Cannabidiol, more commonly known as CBD, is one of the many identified cannabinoid molecules found in Cannabis plants. Like all cannabinoid molecules, it interacts with the endocannabinoid system in the human body. But because CBD isn’t psychoactive, it doesn’t produce the “high” commonly associated with its more famous cannabinoid cousin, THC. That means that CBD, which is often derived from hemp, or male cannabis plants, doesn’t produce the high that cannabis products are often associated with.
Tinctures can also be taken sublingually, or by applying them underneath the tongue. This method of delivering CBD tincture is already common in epilepsy treatments. Some research has found that this delivery method makes cannabinoids more easily and consistently available to the body than other oral alternatives.
What is CBD?
(Courtesy of Populum)
Researchers around the world are investigating CBD’s potential for treating a wide variety of conditions. Near the top of the list is the promise it holds for pain relief. Numerous studies have found that CBD exhibits analgesic and anti-inflammatory properties. These properties make it useful in the treatment of both acute pain—like muscle pulls—and chronic conditions such as arthritis.

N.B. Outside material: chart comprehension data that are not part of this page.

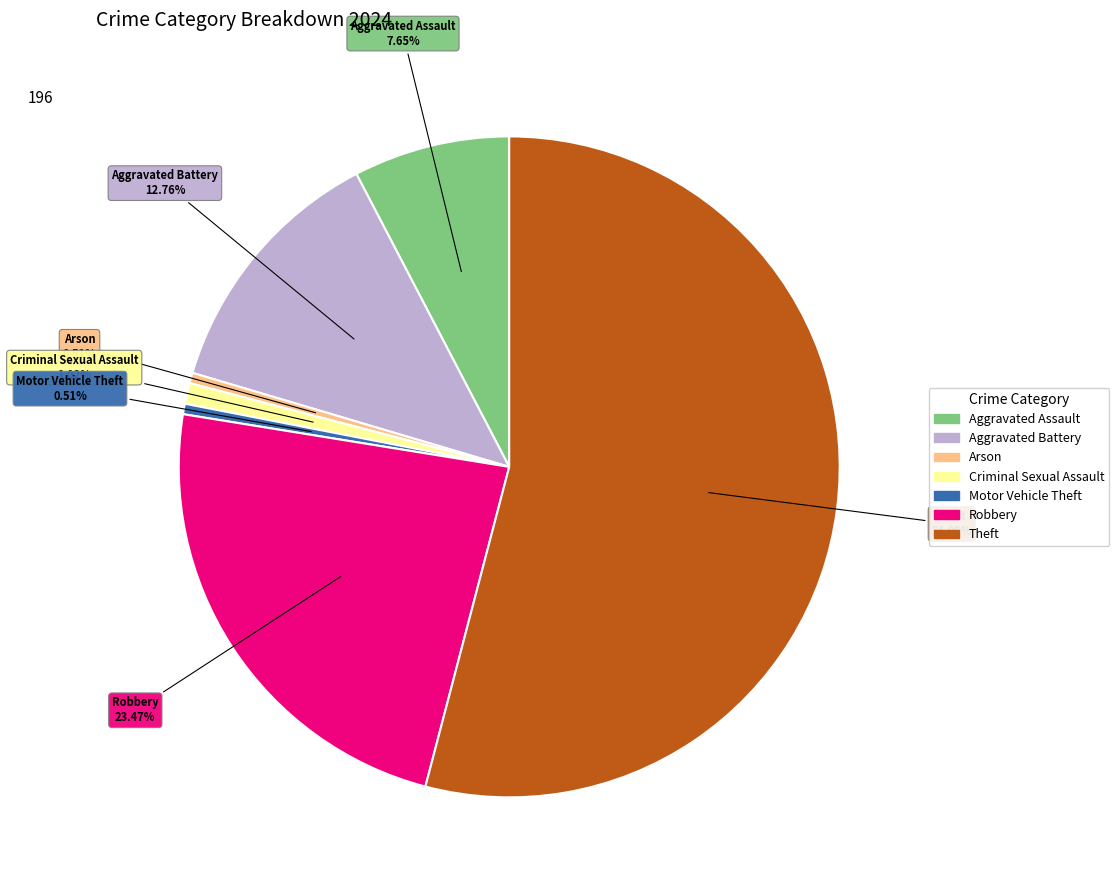

Do Aggravated Assault and Robbery together represent more than half of the pie?

No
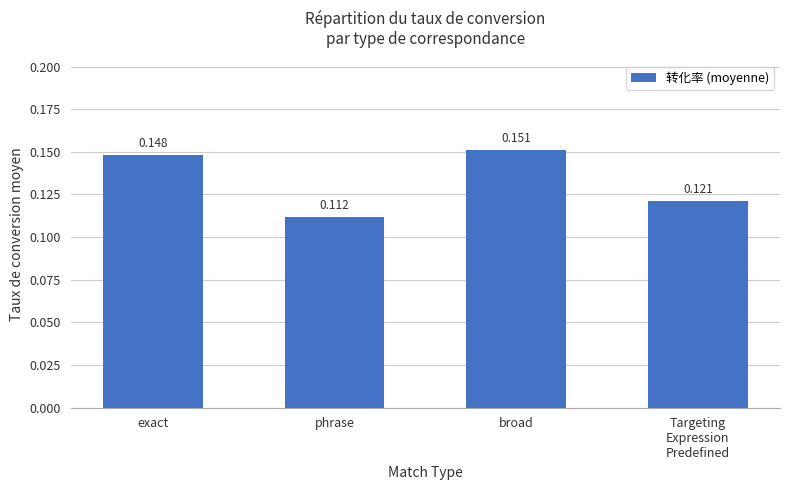

Does the chart contain stacked bars?

No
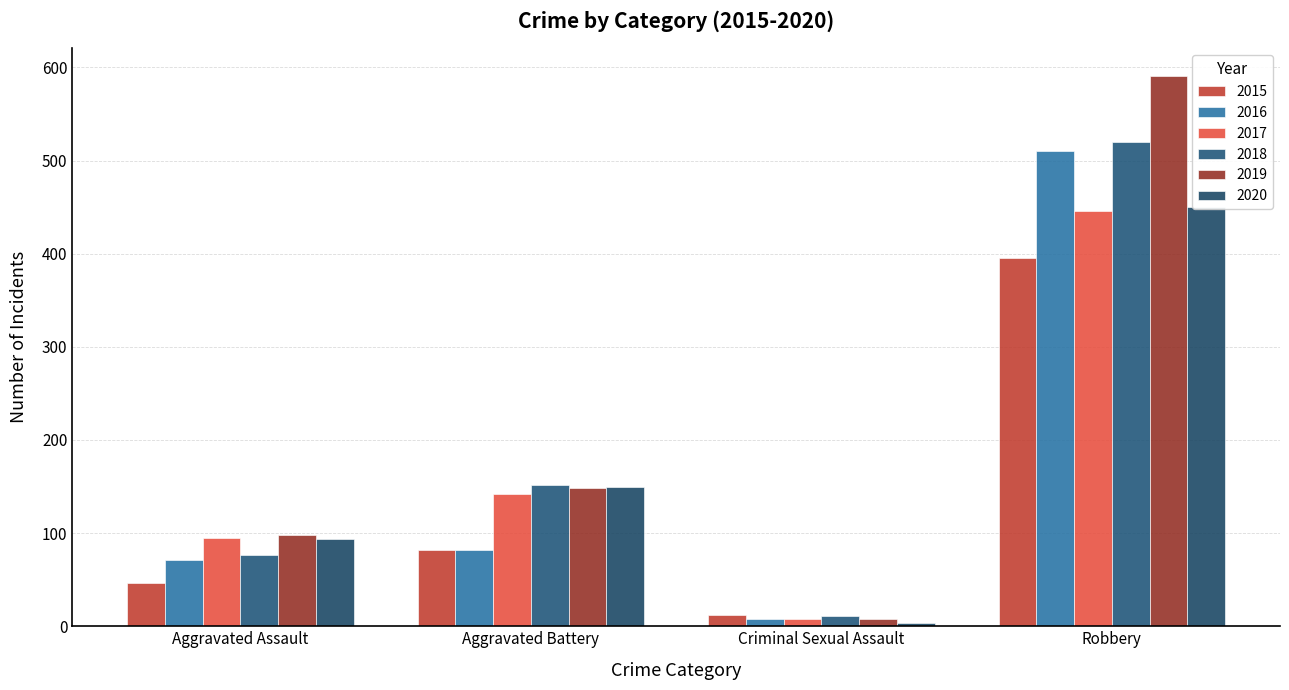

Are the bars grouped side by side (vs. stacked)?

Yes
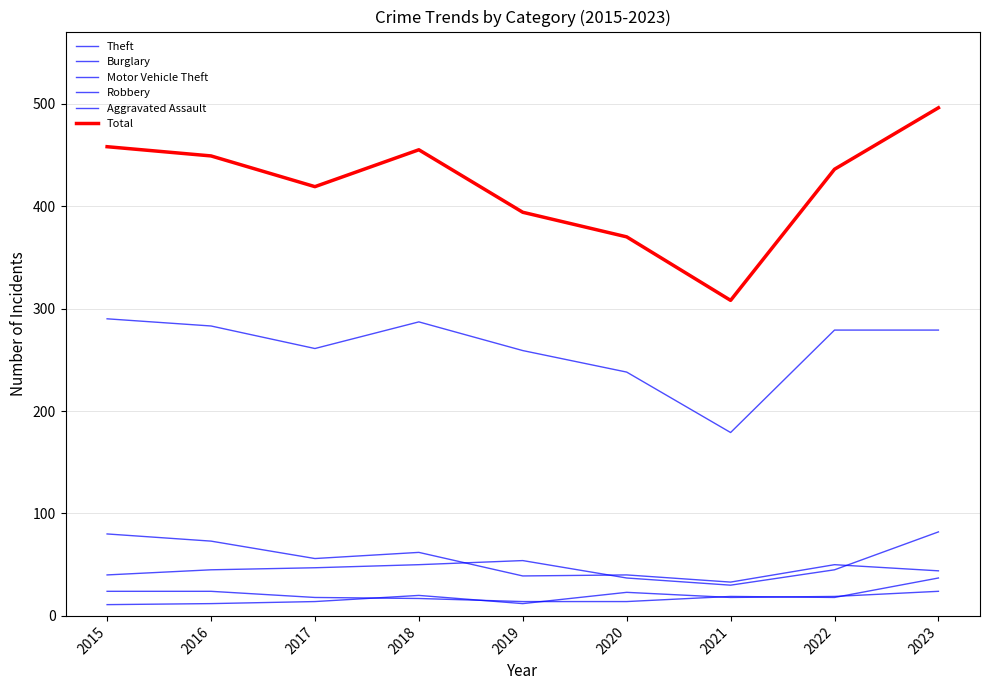

How many lines are shown in the chart?

6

Producers like Populum offer several ways to try CBD, including tried and tested tinctures sourced from Colorado-grown cannabis plants and made in the USA. Populum’s signature tincture is available in a variety of strengths, appropriate for dipping a toe into CBD or stepping up a dose to provide more effective relief.
There are numerous ways to take CBD oil. For many users, this is one of the benefits of CBD oil. Some of the more common ways include dropping the CBD oil directly into your mouth or letting the CBD oil soak in under your tongue. Similarly, you can mix it into other foods and beverages to create your own CBD edibles. In some cases, depending on the oil and the reason the oil is being used, consumers may apply it topically. Finally, there are also some versions of CBD oil that have been mixed with a carrier oil, making it suitable for use in vape pens. If you are using one of these products, make sure that the oil you purchase is compatible with your vape pen and from a well-known, established producer.
Read the label to understand more about the CBD in your tincture. Remember there are many different products available today, so pay attention to the type of CBD extract you’re purchasing. There are three primary types of extract:
What is a CBD tincture?
Ultimately, tinctures and CBD oil are similar in that they are both liquid forms of CBD extract, which can both be consumed in a variety of ways. The main differences have to do with how they are produced, and the type of liquid used to deliver the CBD to a consumer’s body.
Remember that a tincture is likely to have a double onset. The first onset will happen very quickly as the CBD is absorbed into your bloodstream through the tissue in your mouth, and the second onset will occur later, when the CBD you swallowed is finally absorbed via the digestive tract.
Recent legal changes have made it easier than ever to access CBD. As a result, there is a seemingly endless variety of products to choose from, delivery methods for getting CBD into your body, and ways to consume CBD.
The cannabis plant has hundreds of chemicals in it, including more than 120 cannabinoids, Hill explains. Of those cannabinoids, two are most familiar: THC, which produces the euphoric effects or “high” people experience from marijuana, and cannabidiol or CBD, which has some anti-inflammatory, anti-seizure, anxiety-relieving and analgesic properties, according to Low Dog.
On that note, Hill cautions to know what you’re getting: “If you’re rubbing a CBD cream onto your skin, it’s not going to be absorbed into your bloodstream,” he says. “It can operate as a local anti-inflammatory, like other over-the-counter products… but CBD may not provide any more relief than those products, and it probably will be considerably more expensive.”
What are tinctures specifically?
But first, a little CBD 101…
According to Low Dog, a tincture may offer a broader range of compounds from hemp than an oil extraction. “Consumers who are alcohol-sensitive often prefer hemp oil over tincture. While both can be used topically, hemp oil is generally easier to apply and less irritating,” she says.
“Quality is always an issue, especially in a relatively young market, such as the cannabis market,” Low Dog says. And she’s right. A 2017 study published in the Journal of the American Medical Association found that out of the commercially available CBD products, only 30 percent were accurately labeled.